You may also want to investigate Cooper's pilot house line, the Cooper 353, 416, and 508 from the same era. Very different boats than the MLs, but distinctive in their own right. US yachts manufactured a couple of models after buying the molds.


----------



## mitiempo (Sep 19, 2008)

As I recall the Maple Leaf 48 has a cored hull so I'd definitely check for moisture or delamination.
Brian


----------



## TSOJOURNER (Dec 16, 1999)

We have a 42' and preparing for world cruise next year. The Mapleleaf is a solid and well built boat, comfortable, and sails great!


----------



## AKDragonfly (May 7, 2007)

Thank you all for the responses. We are beginning the search for a boat that will allow us to cruise as a family. We hope to able to set sail in 3 to 5 years. We have three children. Two sons, 13 and 7 and a daughter who is 4. We are hoping to find a boat and move aboard in our local marina until we are ready to leave. So we are looking for something that will work for both types of living. Any comments or recommendations are welcome.


----------



## sailortjk1 (Dec 20, 2005)

To my uneducated eye, that is a good looking and comfotable boat.
Like others have said, '75 vintage will have to be carefully surveyed.
Who was the designer? Did I miss that somewhere in these posts?


----------



## mitiempo (Sep 19, 2008)

Maple Leaf 48 was designed by Stan Huntingford.
Brian


----------



## Faster (Sep 13, 2005)

mitiempo said:


> Maple Leaf 48 was designed by Stan Huntingford.
> Brian


... who also designed, among others, the Cooper pilothouse series 316,353,416,508 and their trunk-cabins sisters the Banners... Slocum 43, Tayana 42 (both Valiant-esque double enders), the HTL 28, and, I believe, the sturdy little cruiser the Fortune 30... and his personal boat, the very pretty Stella Maris.

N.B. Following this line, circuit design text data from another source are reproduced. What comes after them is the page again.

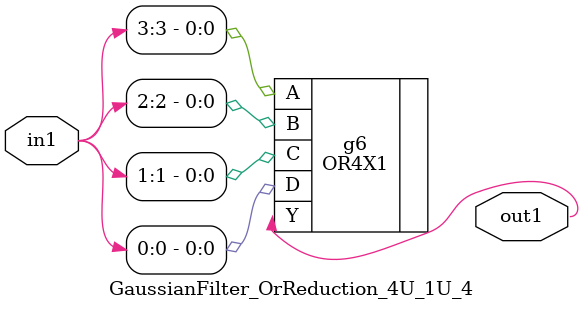
<source format=v>
`timescale 1ps / 1ps


module GaussianFilter_OrReduction_4U_1U_4(in1, out1);
  input [3:0] in1;
  output out1;
  wire [3:0] in1;
  wire out1;
  OR4X1 g6(.A (in1[3]), .B (in1[2]), .C (in1[1]), .D (in1[0]), .Y
       (out1));
endmodule


</source>
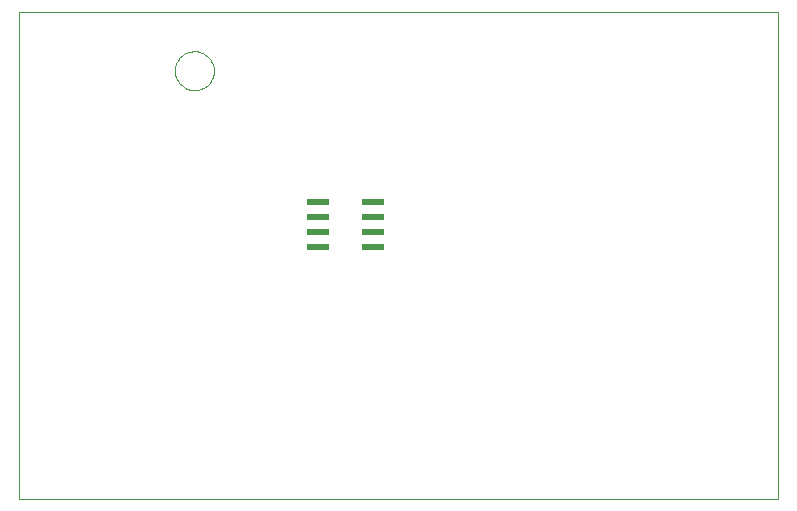
<source format=gtp>
G75*
%MOIN*%
%OFA0B0*%
%FSLAX24Y24*%
%IPPOS*%
%LPD*%
%AMOC8*
5,1,8,0,0,1.08239X$1,22.5*
%
%ADD10C,0.0000*%
%ADD11R,0.0780X0.0220*%
D10*
X000101Y000101D02*
X000101Y016322D01*
X025416Y016322D01*
X025416Y000101D01*
X000101Y000101D01*
X005298Y014371D02*
X005300Y014421D01*
X005306Y014471D01*
X005316Y014521D01*
X005329Y014569D01*
X005346Y014617D01*
X005367Y014663D01*
X005391Y014707D01*
X005419Y014749D01*
X005450Y014789D01*
X005484Y014826D01*
X005521Y014861D01*
X005560Y014892D01*
X005601Y014921D01*
X005645Y014946D01*
X005691Y014968D01*
X005738Y014986D01*
X005786Y015000D01*
X005835Y015011D01*
X005885Y015018D01*
X005935Y015021D01*
X005986Y015020D01*
X006036Y015015D01*
X006086Y015006D01*
X006134Y014994D01*
X006182Y014977D01*
X006228Y014957D01*
X006273Y014934D01*
X006316Y014907D01*
X006356Y014877D01*
X006394Y014844D01*
X006429Y014808D01*
X006462Y014769D01*
X006491Y014728D01*
X006517Y014685D01*
X006540Y014640D01*
X006559Y014593D01*
X006574Y014545D01*
X006586Y014496D01*
X006594Y014446D01*
X006598Y014396D01*
X006598Y014346D01*
X006594Y014296D01*
X006586Y014246D01*
X006574Y014197D01*
X006559Y014149D01*
X006540Y014102D01*
X006517Y014057D01*
X006491Y014014D01*
X006462Y013973D01*
X006429Y013934D01*
X006394Y013898D01*
X006356Y013865D01*
X006316Y013835D01*
X006273Y013808D01*
X006228Y013785D01*
X006182Y013765D01*
X006134Y013748D01*
X006086Y013736D01*
X006036Y013727D01*
X005986Y013722D01*
X005935Y013721D01*
X005885Y013724D01*
X005835Y013731D01*
X005786Y013742D01*
X005738Y013756D01*
X005691Y013774D01*
X005645Y013796D01*
X005601Y013821D01*
X005560Y013850D01*
X005521Y013881D01*
X005484Y013916D01*
X005450Y013953D01*
X005419Y013993D01*
X005391Y014035D01*
X005367Y014079D01*
X005346Y014125D01*
X005329Y014173D01*
X005316Y014221D01*
X005306Y014271D01*
X005300Y014321D01*
X005298Y014371D01*
D11*
X010053Y009985D03*
X010053Y009485D03*
X010053Y008985D03*
X010053Y008485D03*
X011913Y008485D03*
X011913Y008985D03*
X011913Y009485D03*
X011913Y009985D03*
M02*

</source>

Also, the Maple Leaf series ranges from 42 to 68 feet.

Also, there's a SN member who bought a seasoned round-the-world veteran ML42 just a couple of years ago.. a search may turn up his username, I've forgotten it.. But I expect he'd be happy to fill you in via PM

Edit: found it: here's a link to his page http://www.sailnet.com/forums/members/eskfreedom.html

and to his thread: http://www.sailnet.com/forums/boat-review-purchase-forum/31745-maple-leaf-42-a.html


----------



## sailortjk1 (Dec 20, 2005)

A designer with a very favorable reputation if I am not mistaken.
Thanks for the info guys.


----------